### What you need to do
If a line below contains the string "DataWidth", copy it out.

### Records from a data source

════════════════════

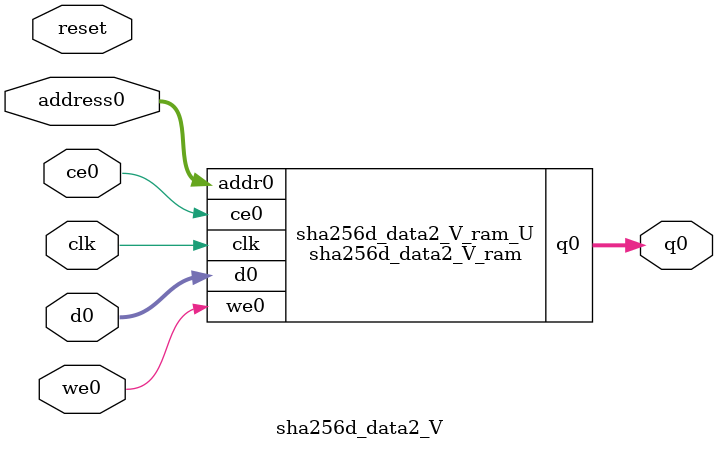
<source format=v>
`timescale 1 ns / 1 ps
module sha256d_data2_V_ram (addr0, ce0, d0, we0, q0,  clk);

parameter DWIDTH = 8;
parameter AWIDTH = 6;
parameter MEM_SIZE = 64;

input[AWIDTH-1:0] addr0;
input ce0;
input[DWIDTH-1:0] d0;
input we0;
output reg[DWIDTH-1:0] q0;
input clk;

(* ram_style = "distributed" *)reg [DWIDTH-1:0] ram[0:MEM_SIZE-1];




always @(posedge clk)  
begin 
    if (ce0) begin
        if (we0) 
            ram[addr0] <= d0; 
        q0 <= ram[addr0];
    end
end


endmodule

`timescale 1 ns / 1 ps
module sha256d_data2_V(
    reset,
    clk,
    address0,
    ce0,
    we0,
    d0,
    q0);

parameter DataWidth = 32'd8;
parameter AddressRange = 32'd64;
parameter AddressWidth = 32'd6;
input reset;
input clk;
input[AddressWidth - 1:0] address0;
input ce0;
input we0;
input[DataWidth - 1:0] d0;
output[DataWidth - 1:0] q0;



sha256d_data2_V_ram sha256d_data2_V_ram_U(
    .clk( clk ),
    .addr0( address0 ),
    .ce0( ce0 ),
    .we0( we0 ),
    .d0( d0 ),
    .q0( q0 ));

endmodule


</source>
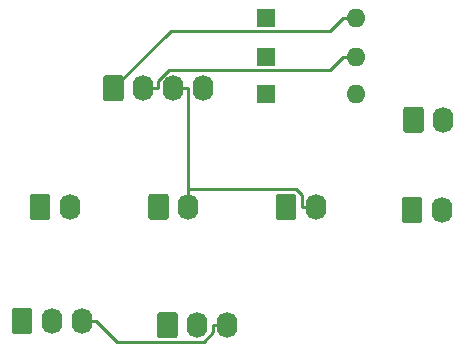
<source format=gbr>
G04 #@! TF.GenerationSoftware,KiCad,Pcbnew,(5.1.5-0-10_14)*
G04 #@! TF.CreationDate,2021-03-15T05:57:46+10:00*
G04 #@! TF.ProjectId,OH - Left Console - 6 - Flight Control Systems Panel ,4f48202d-204c-4656-9674-20436f6e736f,rev?*
G04 #@! TF.SameCoordinates,Original*
G04 #@! TF.FileFunction,Copper,L2,Bot*
G04 #@! TF.FilePolarity,Positive*
%FSLAX46Y46*%
G04 Gerber Fmt 4.6, Leading zero omitted, Abs format (unit mm)*
G04 Created by KiCad (PCBNEW (5.1.5-0-10_14)) date 2021-03-15 05:57:46*
%MOMM*%
%LPD*%
G04 APERTURE LIST*
%ADD10O,1.740000X2.200000*%
%ADD11C,0.100000*%
%ADD12O,1.600000X1.600000*%
%ADD13R,1.600000X1.600000*%
%ADD14C,0.250000*%
G04 APERTURE END LIST*
D10*
X107315000Y-126619000D03*
G04 #@! TA.AperFunction,ComponentPad*
D11*
G36*
X105419505Y-125520204D02*
G01*
X105443773Y-125523804D01*
X105467572Y-125529765D01*
X105490671Y-125538030D01*
X105512850Y-125548520D01*
X105533893Y-125561132D01*
X105553599Y-125575747D01*
X105571777Y-125592223D01*
X105588253Y-125610401D01*
X105602868Y-125630107D01*
X105615480Y-125651150D01*
X105625970Y-125673329D01*
X105634235Y-125696428D01*
X105640196Y-125720227D01*
X105643796Y-125744495D01*
X105645000Y-125768999D01*
X105645000Y-127469001D01*
X105643796Y-127493505D01*
X105640196Y-127517773D01*
X105634235Y-127541572D01*
X105625970Y-127564671D01*
X105615480Y-127586850D01*
X105602868Y-127607893D01*
X105588253Y-127627599D01*
X105571777Y-127645777D01*
X105553599Y-127662253D01*
X105533893Y-127676868D01*
X105512850Y-127689480D01*
X105490671Y-127699970D01*
X105467572Y-127708235D01*
X105443773Y-127714196D01*
X105419505Y-127717796D01*
X105395001Y-127719000D01*
X104154999Y-127719000D01*
X104130495Y-127717796D01*
X104106227Y-127714196D01*
X104082428Y-127708235D01*
X104059329Y-127699970D01*
X104037150Y-127689480D01*
X104016107Y-127676868D01*
X103996401Y-127662253D01*
X103978223Y-127645777D01*
X103961747Y-127627599D01*
X103947132Y-127607893D01*
X103934520Y-127586850D01*
X103924030Y-127564671D01*
X103915765Y-127541572D01*
X103909804Y-127517773D01*
X103906204Y-127493505D01*
X103905000Y-127469001D01*
X103905000Y-125768999D01*
X103906204Y-125744495D01*
X103909804Y-125720227D01*
X103915765Y-125696428D01*
X103924030Y-125673329D01*
X103934520Y-125651150D01*
X103947132Y-125630107D01*
X103961747Y-125610401D01*
X103978223Y-125592223D01*
X103996401Y-125575747D01*
X104016107Y-125561132D01*
X104037150Y-125548520D01*
X104059329Y-125538030D01*
X104082428Y-125529765D01*
X104106227Y-125523804D01*
X104130495Y-125520204D01*
X104154999Y-125519000D01*
X105395001Y-125519000D01*
X105419505Y-125520204D01*
G37*
G04 #@! TD.AperFunction*
D10*
X107442000Y-118999000D03*
G04 #@! TA.AperFunction,ComponentPad*
D11*
G36*
X105546505Y-117900204D02*
G01*
X105570773Y-117903804D01*
X105594572Y-117909765D01*
X105617671Y-117918030D01*
X105639850Y-117928520D01*
X105660893Y-117941132D01*
X105680599Y-117955747D01*
X105698777Y-117972223D01*
X105715253Y-117990401D01*
X105729868Y-118010107D01*
X105742480Y-118031150D01*
X105752970Y-118053329D01*
X105761235Y-118076428D01*
X105767196Y-118100227D01*
X105770796Y-118124495D01*
X105772000Y-118148999D01*
X105772000Y-119849001D01*
X105770796Y-119873505D01*
X105767196Y-119897773D01*
X105761235Y-119921572D01*
X105752970Y-119944671D01*
X105742480Y-119966850D01*
X105729868Y-119987893D01*
X105715253Y-120007599D01*
X105698777Y-120025777D01*
X105680599Y-120042253D01*
X105660893Y-120056868D01*
X105639850Y-120069480D01*
X105617671Y-120079970D01*
X105594572Y-120088235D01*
X105570773Y-120094196D01*
X105546505Y-120097796D01*
X105522001Y-120099000D01*
X104281999Y-120099000D01*
X104257495Y-120097796D01*
X104233227Y-120094196D01*
X104209428Y-120088235D01*
X104186329Y-120079970D01*
X104164150Y-120069480D01*
X104143107Y-120056868D01*
X104123401Y-120042253D01*
X104105223Y-120025777D01*
X104088747Y-120007599D01*
X104074132Y-119987893D01*
X104061520Y-119966850D01*
X104051030Y-119944671D01*
X104042765Y-119921572D01*
X104036804Y-119897773D01*
X104033204Y-119873505D01*
X104032000Y-119849001D01*
X104032000Y-118148999D01*
X104033204Y-118124495D01*
X104036804Y-118100227D01*
X104042765Y-118076428D01*
X104051030Y-118053329D01*
X104061520Y-118031150D01*
X104074132Y-118010107D01*
X104088747Y-117990401D01*
X104105223Y-117972223D01*
X104123401Y-117955747D01*
X104143107Y-117941132D01*
X104164150Y-117928520D01*
X104186329Y-117918030D01*
X104209428Y-117909765D01*
X104233227Y-117903804D01*
X104257495Y-117900204D01*
X104281999Y-117899000D01*
X105522001Y-117899000D01*
X105546505Y-117900204D01*
G37*
G04 #@! TD.AperFunction*
D10*
X75819000Y-126365000D03*
G04 #@! TA.AperFunction,ComponentPad*
D11*
G36*
X73923505Y-125266204D02*
G01*
X73947773Y-125269804D01*
X73971572Y-125275765D01*
X73994671Y-125284030D01*
X74016850Y-125294520D01*
X74037893Y-125307132D01*
X74057599Y-125321747D01*
X74075777Y-125338223D01*
X74092253Y-125356401D01*
X74106868Y-125376107D01*
X74119480Y-125397150D01*
X74129970Y-125419329D01*
X74138235Y-125442428D01*
X74144196Y-125466227D01*
X74147796Y-125490495D01*
X74149000Y-125514999D01*
X74149000Y-127215001D01*
X74147796Y-127239505D01*
X74144196Y-127263773D01*
X74138235Y-127287572D01*
X74129970Y-127310671D01*
X74119480Y-127332850D01*
X74106868Y-127353893D01*
X74092253Y-127373599D01*
X74075777Y-127391777D01*
X74057599Y-127408253D01*
X74037893Y-127422868D01*
X74016850Y-127435480D01*
X73994671Y-127445970D01*
X73971572Y-127454235D01*
X73947773Y-127460196D01*
X73923505Y-127463796D01*
X73899001Y-127465000D01*
X72658999Y-127465000D01*
X72634495Y-127463796D01*
X72610227Y-127460196D01*
X72586428Y-127454235D01*
X72563329Y-127445970D01*
X72541150Y-127435480D01*
X72520107Y-127422868D01*
X72500401Y-127408253D01*
X72482223Y-127391777D01*
X72465747Y-127373599D01*
X72451132Y-127353893D01*
X72438520Y-127332850D01*
X72428030Y-127310671D01*
X72419765Y-127287572D01*
X72413804Y-127263773D01*
X72410204Y-127239505D01*
X72409000Y-127215001D01*
X72409000Y-125514999D01*
X72410204Y-125490495D01*
X72413804Y-125466227D01*
X72419765Y-125442428D01*
X72428030Y-125419329D01*
X72438520Y-125397150D01*
X72451132Y-125376107D01*
X72465747Y-125356401D01*
X72482223Y-125338223D01*
X72500401Y-125321747D01*
X72520107Y-125307132D01*
X72541150Y-125294520D01*
X72563329Y-125284030D01*
X72586428Y-125275765D01*
X72610227Y-125269804D01*
X72634495Y-125266204D01*
X72658999Y-125265000D01*
X73899001Y-125265000D01*
X73923505Y-125266204D01*
G37*
G04 #@! TD.AperFunction*
D10*
X85852000Y-126365000D03*
G04 #@! TA.AperFunction,ComponentPad*
D11*
G36*
X83956505Y-125266204D02*
G01*
X83980773Y-125269804D01*
X84004572Y-125275765D01*
X84027671Y-125284030D01*
X84049850Y-125294520D01*
X84070893Y-125307132D01*
X84090599Y-125321747D01*
X84108777Y-125338223D01*
X84125253Y-125356401D01*
X84139868Y-125376107D01*
X84152480Y-125397150D01*
X84162970Y-125419329D01*
X84171235Y-125442428D01*
X84177196Y-125466227D01*
X84180796Y-125490495D01*
X84182000Y-125514999D01*
X84182000Y-127215001D01*
X84180796Y-127239505D01*
X84177196Y-127263773D01*
X84171235Y-127287572D01*
X84162970Y-127310671D01*
X84152480Y-127332850D01*
X84139868Y-127353893D01*
X84125253Y-127373599D01*
X84108777Y-127391777D01*
X84090599Y-127408253D01*
X84070893Y-127422868D01*
X84049850Y-127435480D01*
X84027671Y-127445970D01*
X84004572Y-127454235D01*
X83980773Y-127460196D01*
X83956505Y-127463796D01*
X83932001Y-127465000D01*
X82691999Y-127465000D01*
X82667495Y-127463796D01*
X82643227Y-127460196D01*
X82619428Y-127454235D01*
X82596329Y-127445970D01*
X82574150Y-127435480D01*
X82553107Y-127422868D01*
X82533401Y-127408253D01*
X82515223Y-127391777D01*
X82498747Y-127373599D01*
X82484132Y-127353893D01*
X82471520Y-127332850D01*
X82461030Y-127310671D01*
X82452765Y-127287572D01*
X82446804Y-127263773D01*
X82443204Y-127239505D01*
X82442000Y-127215001D01*
X82442000Y-125514999D01*
X82443204Y-125490495D01*
X82446804Y-125466227D01*
X82452765Y-125442428D01*
X82461030Y-125419329D01*
X82471520Y-125397150D01*
X82484132Y-125376107D01*
X82498747Y-125356401D01*
X82515223Y-125338223D01*
X82533401Y-125321747D01*
X82553107Y-125307132D01*
X82574150Y-125294520D01*
X82596329Y-125284030D01*
X82619428Y-125275765D01*
X82643227Y-125269804D01*
X82667495Y-125266204D01*
X82691999Y-125265000D01*
X83932001Y-125265000D01*
X83956505Y-125266204D01*
G37*
G04 #@! TD.AperFunction*
D10*
X96647000Y-126365000D03*
G04 #@! TA.AperFunction,ComponentPad*
D11*
G36*
X94751505Y-125266204D02*
G01*
X94775773Y-125269804D01*
X94799572Y-125275765D01*
X94822671Y-125284030D01*
X94844850Y-125294520D01*
X94865893Y-125307132D01*
X94885599Y-125321747D01*
X94903777Y-125338223D01*
X94920253Y-125356401D01*
X94934868Y-125376107D01*
X94947480Y-125397150D01*
X94957970Y-125419329D01*
X94966235Y-125442428D01*
X94972196Y-125466227D01*
X94975796Y-125490495D01*
X94977000Y-125514999D01*
X94977000Y-127215001D01*
X94975796Y-127239505D01*
X94972196Y-127263773D01*
X94966235Y-127287572D01*
X94957970Y-127310671D01*
X94947480Y-127332850D01*
X94934868Y-127353893D01*
X94920253Y-127373599D01*
X94903777Y-127391777D01*
X94885599Y-127408253D01*
X94865893Y-127422868D01*
X94844850Y-127435480D01*
X94822671Y-127445970D01*
X94799572Y-127454235D01*
X94775773Y-127460196D01*
X94751505Y-127463796D01*
X94727001Y-127465000D01*
X93486999Y-127465000D01*
X93462495Y-127463796D01*
X93438227Y-127460196D01*
X93414428Y-127454235D01*
X93391329Y-127445970D01*
X93369150Y-127435480D01*
X93348107Y-127422868D01*
X93328401Y-127408253D01*
X93310223Y-127391777D01*
X93293747Y-127373599D01*
X93279132Y-127353893D01*
X93266520Y-127332850D01*
X93256030Y-127310671D01*
X93247765Y-127287572D01*
X93241804Y-127263773D01*
X93238204Y-127239505D01*
X93237000Y-127215001D01*
X93237000Y-125514999D01*
X93238204Y-125490495D01*
X93241804Y-125466227D01*
X93247765Y-125442428D01*
X93256030Y-125419329D01*
X93266520Y-125397150D01*
X93279132Y-125376107D01*
X93293747Y-125356401D01*
X93310223Y-125338223D01*
X93328401Y-125321747D01*
X93348107Y-125307132D01*
X93369150Y-125294520D01*
X93391329Y-125284030D01*
X93414428Y-125275765D01*
X93438227Y-125269804D01*
X93462495Y-125266204D01*
X93486999Y-125265000D01*
X94727001Y-125265000D01*
X94751505Y-125266204D01*
G37*
G04 #@! TD.AperFunction*
D10*
X89154000Y-136398000D03*
X86614000Y-136398000D03*
G04 #@! TA.AperFunction,ComponentPad*
D11*
G36*
X84718505Y-135299204D02*
G01*
X84742773Y-135302804D01*
X84766572Y-135308765D01*
X84789671Y-135317030D01*
X84811850Y-135327520D01*
X84832893Y-135340132D01*
X84852599Y-135354747D01*
X84870777Y-135371223D01*
X84887253Y-135389401D01*
X84901868Y-135409107D01*
X84914480Y-135430150D01*
X84924970Y-135452329D01*
X84933235Y-135475428D01*
X84939196Y-135499227D01*
X84942796Y-135523495D01*
X84944000Y-135547999D01*
X84944000Y-137248001D01*
X84942796Y-137272505D01*
X84939196Y-137296773D01*
X84933235Y-137320572D01*
X84924970Y-137343671D01*
X84914480Y-137365850D01*
X84901868Y-137386893D01*
X84887253Y-137406599D01*
X84870777Y-137424777D01*
X84852599Y-137441253D01*
X84832893Y-137455868D01*
X84811850Y-137468480D01*
X84789671Y-137478970D01*
X84766572Y-137487235D01*
X84742773Y-137493196D01*
X84718505Y-137496796D01*
X84694001Y-137498000D01*
X83453999Y-137498000D01*
X83429495Y-137496796D01*
X83405227Y-137493196D01*
X83381428Y-137487235D01*
X83358329Y-137478970D01*
X83336150Y-137468480D01*
X83315107Y-137455868D01*
X83295401Y-137441253D01*
X83277223Y-137424777D01*
X83260747Y-137406599D01*
X83246132Y-137386893D01*
X83233520Y-137365850D01*
X83223030Y-137343671D01*
X83214765Y-137320572D01*
X83208804Y-137296773D01*
X83205204Y-137272505D01*
X83204000Y-137248001D01*
X83204000Y-135547999D01*
X83205204Y-135523495D01*
X83208804Y-135499227D01*
X83214765Y-135475428D01*
X83223030Y-135452329D01*
X83233520Y-135430150D01*
X83246132Y-135409107D01*
X83260747Y-135389401D01*
X83277223Y-135371223D01*
X83295401Y-135354747D01*
X83315107Y-135340132D01*
X83336150Y-135327520D01*
X83358329Y-135317030D01*
X83381428Y-135308765D01*
X83405227Y-135302804D01*
X83429495Y-135299204D01*
X83453999Y-135298000D01*
X84694001Y-135298000D01*
X84718505Y-135299204D01*
G37*
G04 #@! TD.AperFunction*
D10*
X76835000Y-136017000D03*
X74295000Y-136017000D03*
G04 #@! TA.AperFunction,ComponentPad*
D11*
G36*
X72399505Y-134918204D02*
G01*
X72423773Y-134921804D01*
X72447572Y-134927765D01*
X72470671Y-134936030D01*
X72492850Y-134946520D01*
X72513893Y-134959132D01*
X72533599Y-134973747D01*
X72551777Y-134990223D01*
X72568253Y-135008401D01*
X72582868Y-135028107D01*
X72595480Y-135049150D01*
X72605970Y-135071329D01*
X72614235Y-135094428D01*
X72620196Y-135118227D01*
X72623796Y-135142495D01*
X72625000Y-135166999D01*
X72625000Y-136867001D01*
X72623796Y-136891505D01*
X72620196Y-136915773D01*
X72614235Y-136939572D01*
X72605970Y-136962671D01*
X72595480Y-136984850D01*
X72582868Y-137005893D01*
X72568253Y-137025599D01*
X72551777Y-137043777D01*
X72533599Y-137060253D01*
X72513893Y-137074868D01*
X72492850Y-137087480D01*
X72470671Y-137097970D01*
X72447572Y-137106235D01*
X72423773Y-137112196D01*
X72399505Y-137115796D01*
X72375001Y-137117000D01*
X71134999Y-137117000D01*
X71110495Y-137115796D01*
X71086227Y-137112196D01*
X71062428Y-137106235D01*
X71039329Y-137097970D01*
X71017150Y-137087480D01*
X70996107Y-137074868D01*
X70976401Y-137060253D01*
X70958223Y-137043777D01*
X70941747Y-137025599D01*
X70927132Y-137005893D01*
X70914520Y-136984850D01*
X70904030Y-136962671D01*
X70895765Y-136939572D01*
X70889804Y-136915773D01*
X70886204Y-136891505D01*
X70885000Y-136867001D01*
X70885000Y-135166999D01*
X70886204Y-135142495D01*
X70889804Y-135118227D01*
X70895765Y-135094428D01*
X70904030Y-135071329D01*
X70914520Y-135049150D01*
X70927132Y-135028107D01*
X70941747Y-135008401D01*
X70958223Y-134990223D01*
X70976401Y-134973747D01*
X70996107Y-134959132D01*
X71017150Y-134946520D01*
X71039329Y-134936030D01*
X71062428Y-134927765D01*
X71086227Y-134921804D01*
X71110495Y-134918204D01*
X71134999Y-134917000D01*
X72375001Y-134917000D01*
X72399505Y-134918204D01*
G37*
G04 #@! TD.AperFunction*
D10*
X87122000Y-116332000D03*
X84582000Y-116332000D03*
X82042000Y-116332000D03*
G04 #@! TA.AperFunction,ComponentPad*
D11*
G36*
X80146505Y-115233204D02*
G01*
X80170773Y-115236804D01*
X80194572Y-115242765D01*
X80217671Y-115251030D01*
X80239850Y-115261520D01*
X80260893Y-115274132D01*
X80280599Y-115288747D01*
X80298777Y-115305223D01*
X80315253Y-115323401D01*
X80329868Y-115343107D01*
X80342480Y-115364150D01*
X80352970Y-115386329D01*
X80361235Y-115409428D01*
X80367196Y-115433227D01*
X80370796Y-115457495D01*
X80372000Y-115481999D01*
X80372000Y-117182001D01*
X80370796Y-117206505D01*
X80367196Y-117230773D01*
X80361235Y-117254572D01*
X80352970Y-117277671D01*
X80342480Y-117299850D01*
X80329868Y-117320893D01*
X80315253Y-117340599D01*
X80298777Y-117358777D01*
X80280599Y-117375253D01*
X80260893Y-117389868D01*
X80239850Y-117402480D01*
X80217671Y-117412970D01*
X80194572Y-117421235D01*
X80170773Y-117427196D01*
X80146505Y-117430796D01*
X80122001Y-117432000D01*
X78881999Y-117432000D01*
X78857495Y-117430796D01*
X78833227Y-117427196D01*
X78809428Y-117421235D01*
X78786329Y-117412970D01*
X78764150Y-117402480D01*
X78743107Y-117389868D01*
X78723401Y-117375253D01*
X78705223Y-117358777D01*
X78688747Y-117340599D01*
X78674132Y-117320893D01*
X78661520Y-117299850D01*
X78651030Y-117277671D01*
X78642765Y-117254572D01*
X78636804Y-117230773D01*
X78633204Y-117206505D01*
X78632000Y-117182001D01*
X78632000Y-115481999D01*
X78633204Y-115457495D01*
X78636804Y-115433227D01*
X78642765Y-115409428D01*
X78651030Y-115386329D01*
X78661520Y-115364150D01*
X78674132Y-115343107D01*
X78688747Y-115323401D01*
X78705223Y-115305223D01*
X78723401Y-115288747D01*
X78743107Y-115274132D01*
X78764150Y-115261520D01*
X78786329Y-115251030D01*
X78809428Y-115242765D01*
X78833227Y-115236804D01*
X78857495Y-115233204D01*
X78881999Y-115232000D01*
X80122001Y-115232000D01*
X80146505Y-115233204D01*
G37*
G04 #@! TD.AperFunction*
D12*
X100076000Y-116840000D03*
D13*
X92456000Y-116840000D03*
D12*
X100076000Y-113665000D03*
D13*
X92456000Y-113665000D03*
D12*
X100076000Y-110363000D03*
D13*
X92456000Y-110363000D03*
D14*
X100076000Y-110363000D02*
X98950700Y-110363000D01*
X98950700Y-110363000D02*
X97825400Y-111488300D01*
X97825400Y-111488300D02*
X84345700Y-111488300D01*
X84345700Y-111488300D02*
X79502000Y-116332000D01*
X82042000Y-116332000D02*
X83237300Y-116332000D01*
X100076000Y-113665000D02*
X98950700Y-113665000D01*
X98950700Y-113665000D02*
X97825400Y-114790300D01*
X97825400Y-114790300D02*
X84181300Y-114790300D01*
X84181300Y-114790300D02*
X83237300Y-115734300D01*
X83237300Y-115734300D02*
X83237300Y-116332000D01*
X85852000Y-124882900D02*
X85852000Y-124939700D01*
X85777300Y-116332000D02*
X85777300Y-124808200D01*
X85777300Y-124808200D02*
X85852000Y-124882900D01*
X85852000Y-124882900D02*
X94940800Y-124882900D01*
X94940800Y-124882900D02*
X95451700Y-125393800D01*
X95451700Y-125393800D02*
X95451700Y-126365000D01*
X96647000Y-126365000D02*
X95451700Y-126365000D01*
X85852000Y-126365000D02*
X85852000Y-124939700D01*
X84582000Y-116332000D02*
X85777300Y-116332000D01*
X89154000Y-136398000D02*
X87958700Y-136398000D01*
X76835000Y-136017000D02*
X78030300Y-136017000D01*
X78030300Y-136017000D02*
X79840400Y-137827100D01*
X79840400Y-137827100D02*
X87127200Y-137827100D01*
X87127200Y-137827100D02*
X87958700Y-136995600D01*
X87958700Y-136995600D02*
X87958700Y-136398000D01*
M02*

</source>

════════════════════

### Task solution
parameter DataWidth = 32'd8;
input[DataWidth - 1:0] d0;
output[DataWidth - 1:0] q0;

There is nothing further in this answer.